### ASSIGNED TASK 1:
Output the passage of the Temple Mount article that begins at the words "The holy site" and stops after "Mount administering authority.", copied word for word.
### ASSIGNED TASK 2:
Name every site in Jerusalem that the Temple Mount article mentions by name.

### SOURCE EXTRACT:
-----
Israeli border police officers stand guard as Palestinians pray at Lion’s Gate, an entrance to Jerusalem’s Old City, in protest over Israel’s new security measures at the compound housing Al-Aqsa Mosque on July 20. Photo by Ronen Zvulun/Reuters

Metal detectors out, sophistication in: Temple Mount deja vu


The holy site presents authorities with a millennia-old dilemma

For a long-serving prime minister of Israel, a country that rarely rests, everything is deja vu.

A crisis roiling Israel over the past two weeks — one that threatened to explode into a holy war across the region — found its epicenter once again at the Temple Mount in Jerusalem, a site revered equally by Jews and Muslims.

On July 14, two Israeli Arabs shot and killed two Israeli Druze policemen guarding access to the Temple Mount. That led to a temporary closure of the area by Israel, the installation of metal detectors at the entrance and charges of violating the status quo by the Jerusalem Islamic Waqf, the Temple Mount administering authority.
-----
### DATA LISTING:
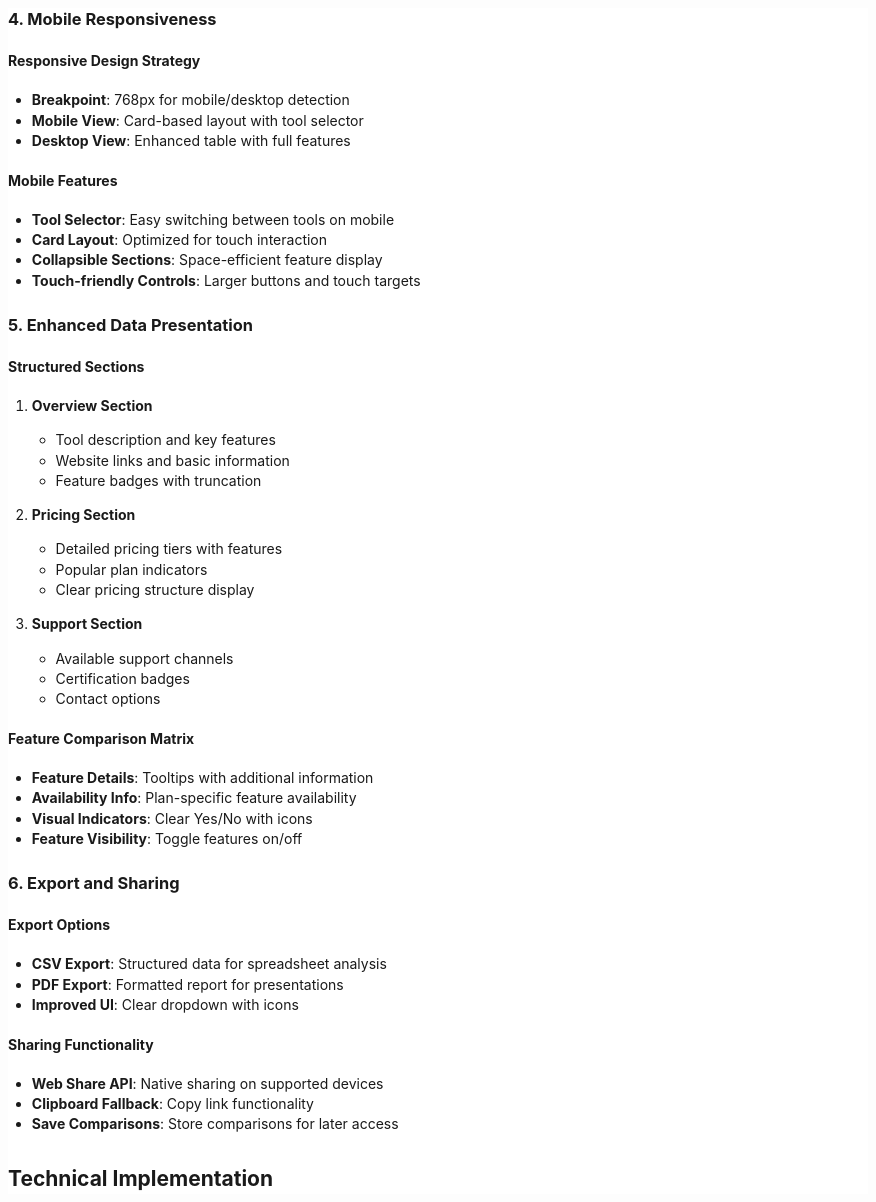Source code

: 
### 4. Mobile Responsiveness

#### Responsive Design Strategy
- **Breakpoint**: 768px for mobile/desktop detection
- **Mobile View**: Card-based layout with tool selector
- **Desktop View**: Enhanced table with full features

#### Mobile Features
- **Tool Selector**: Easy switching between tools on mobile
- **Card Layout**: Optimized for touch interaction
- **Collapsible Sections**: Space-efficient feature display
- **Touch-friendly Controls**: Larger buttons and touch targets

### 5. Enhanced Data Presentation

#### Structured Sections
1. **Overview Section**
   - Tool description and key features
   - Website links and basic information
   - Feature badges with truncation

2. **Pricing Section**
   - Detailed pricing tiers with features
   - Popular plan indicators
   - Clear pricing structure display

3. **Support Section**
   - Available support channels
   - Certification badges
   - Contact options

#### Feature Comparison Matrix
- **Feature Details**: Tooltips with additional information
- **Availability Info**: Plan-specific feature availability
- **Visual Indicators**: Clear Yes/No with icons
- **Feature Visibility**: Toggle features on/off

### 6. Export and Sharing

#### Export Options
- **CSV Export**: Structured data for spreadsheet analysis
- **PDF Export**: Formatted report for presentations
- **Improved UI**: Clear dropdown with icons

#### Sharing Functionality
- **Web Share API**: Native sharing on supported devices
- **Clipboard Fallback**: Copy link functionality
- **Save Comparisons**: Store comparisons for later access

## Technical Implementation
-----
### EXERCISE SOLUTION 1:
The holy site presents authorities with a millennia-old dilemma

For a long-serving prime minister of Israel, a country that rarely rests, everything is deja vu.

A crisis roiling Israel over the past two weeks — one that threatened to explode into a holy war across the region — found its epicenter once again at the Temple Mount in Jerusalem, a site revered equally by Jews and Muslims.

On July 14, two Israeli Arabs shot and killed two Israeli Druze policemen guarding access to the Temple Mount. That led to a temporary closure of the area by Israel, the installation of metal detectors at the entrance and charges of violating the status quo by the Jerusalem Islamic Waqf, the Temple Mount administering authority.

### EXERCISE SOLUTION 2:
- Lion's Gate
- Jerusalem's Old City
- Al-Aqsa Mosque
- Temple Mount